Infine, va disatteso anche il terzo motivo, che lamenta vizio di motivazione ex art. 360 numero cinque c.p.c., per avere la cote territoriale ritenuto il rapporto già costituito a settembre sebbene ciò era avvenuto solo a novembre dopo la conciliazione: invero, il motivo rimette in discussione in sede non consona un accertamento di merito operato dalla corte territoriale in ordine al momento genetico del rapporto lavorativo.
Spese secondo soccombenza.
Sussistono i presupposti per il raddoppio del contributo unificato, se dovuto.
p.q.m.
Rigetta il ricorso.
Condanna la ricorrente al pagamento in favore di parte controricorrente delle spese di lite, che si liquidano in euro 9.000 per compensi professionali ed euro 200 per esborsi, oltre a spese generali al 15% ed accessori come per legge, con distrazione.

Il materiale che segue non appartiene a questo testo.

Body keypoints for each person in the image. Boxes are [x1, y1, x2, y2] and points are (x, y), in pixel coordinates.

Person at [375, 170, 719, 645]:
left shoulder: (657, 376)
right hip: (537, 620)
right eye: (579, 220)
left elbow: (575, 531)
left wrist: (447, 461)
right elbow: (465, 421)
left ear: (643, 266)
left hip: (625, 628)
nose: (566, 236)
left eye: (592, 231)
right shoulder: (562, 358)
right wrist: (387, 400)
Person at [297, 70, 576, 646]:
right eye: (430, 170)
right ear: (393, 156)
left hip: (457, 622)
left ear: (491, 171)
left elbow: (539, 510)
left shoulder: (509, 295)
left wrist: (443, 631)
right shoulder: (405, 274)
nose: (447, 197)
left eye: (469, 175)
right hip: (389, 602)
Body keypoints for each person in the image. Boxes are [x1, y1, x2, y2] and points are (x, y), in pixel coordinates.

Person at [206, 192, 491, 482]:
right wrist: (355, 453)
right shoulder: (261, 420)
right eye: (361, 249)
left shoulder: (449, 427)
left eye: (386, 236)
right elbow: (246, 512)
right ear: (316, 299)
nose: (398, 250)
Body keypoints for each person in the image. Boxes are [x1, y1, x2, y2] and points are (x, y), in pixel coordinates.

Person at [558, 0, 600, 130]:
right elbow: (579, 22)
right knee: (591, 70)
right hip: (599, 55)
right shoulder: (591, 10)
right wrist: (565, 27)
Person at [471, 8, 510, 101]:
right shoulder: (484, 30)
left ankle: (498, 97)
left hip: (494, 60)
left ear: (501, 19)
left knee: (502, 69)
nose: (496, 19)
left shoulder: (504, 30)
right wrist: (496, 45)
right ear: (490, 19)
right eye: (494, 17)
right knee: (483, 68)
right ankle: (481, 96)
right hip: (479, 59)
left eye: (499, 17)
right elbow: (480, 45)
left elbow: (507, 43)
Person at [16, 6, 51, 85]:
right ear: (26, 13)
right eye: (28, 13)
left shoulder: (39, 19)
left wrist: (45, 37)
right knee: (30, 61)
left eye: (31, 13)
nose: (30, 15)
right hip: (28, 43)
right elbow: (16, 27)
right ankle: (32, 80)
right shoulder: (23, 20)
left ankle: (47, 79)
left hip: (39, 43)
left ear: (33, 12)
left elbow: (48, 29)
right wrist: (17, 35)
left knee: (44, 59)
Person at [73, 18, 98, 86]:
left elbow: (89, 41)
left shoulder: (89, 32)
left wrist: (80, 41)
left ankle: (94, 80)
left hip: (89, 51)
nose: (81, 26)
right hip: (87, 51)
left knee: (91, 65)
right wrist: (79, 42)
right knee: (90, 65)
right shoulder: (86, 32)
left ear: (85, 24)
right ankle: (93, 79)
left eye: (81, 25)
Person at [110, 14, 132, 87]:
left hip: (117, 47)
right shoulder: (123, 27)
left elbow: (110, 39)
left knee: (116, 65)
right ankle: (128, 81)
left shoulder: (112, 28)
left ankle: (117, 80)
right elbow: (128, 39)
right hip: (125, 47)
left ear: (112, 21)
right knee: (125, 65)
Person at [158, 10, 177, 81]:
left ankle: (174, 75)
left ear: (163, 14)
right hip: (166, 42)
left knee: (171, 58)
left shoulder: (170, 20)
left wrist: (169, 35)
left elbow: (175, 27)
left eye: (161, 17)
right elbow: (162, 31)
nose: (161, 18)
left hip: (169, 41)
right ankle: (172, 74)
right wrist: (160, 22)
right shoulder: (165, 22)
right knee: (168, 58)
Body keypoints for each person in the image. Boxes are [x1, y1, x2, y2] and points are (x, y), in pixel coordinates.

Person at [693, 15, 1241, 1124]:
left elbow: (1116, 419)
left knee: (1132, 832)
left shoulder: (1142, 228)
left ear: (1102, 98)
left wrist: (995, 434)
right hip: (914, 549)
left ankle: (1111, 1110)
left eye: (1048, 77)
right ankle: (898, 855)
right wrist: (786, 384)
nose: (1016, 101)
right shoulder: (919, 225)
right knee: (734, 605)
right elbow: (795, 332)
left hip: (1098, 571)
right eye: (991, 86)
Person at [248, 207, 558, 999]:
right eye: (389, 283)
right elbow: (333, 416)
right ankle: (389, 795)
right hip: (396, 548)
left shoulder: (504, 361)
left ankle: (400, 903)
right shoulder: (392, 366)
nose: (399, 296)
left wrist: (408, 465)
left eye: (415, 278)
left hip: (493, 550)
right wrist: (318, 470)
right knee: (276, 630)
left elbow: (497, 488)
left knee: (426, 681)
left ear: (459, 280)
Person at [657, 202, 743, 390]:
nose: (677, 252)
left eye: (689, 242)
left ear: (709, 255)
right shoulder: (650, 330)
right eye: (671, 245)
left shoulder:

Ai sensi dell’art. 13, comma 1 quater, del DPR n.115/02 dà atto della sussistenza dei presupposti processuali per il versamento, da parte del ricorrente, dell’ulteriore importo a titolo di contributo unificato, pari a quello previsto per il ricorso, a norma del comma 1 bis dello stesso art. 13, se dovuto.
Così deciso in Roma, nella camera di consiglio del 20 maggio 2025.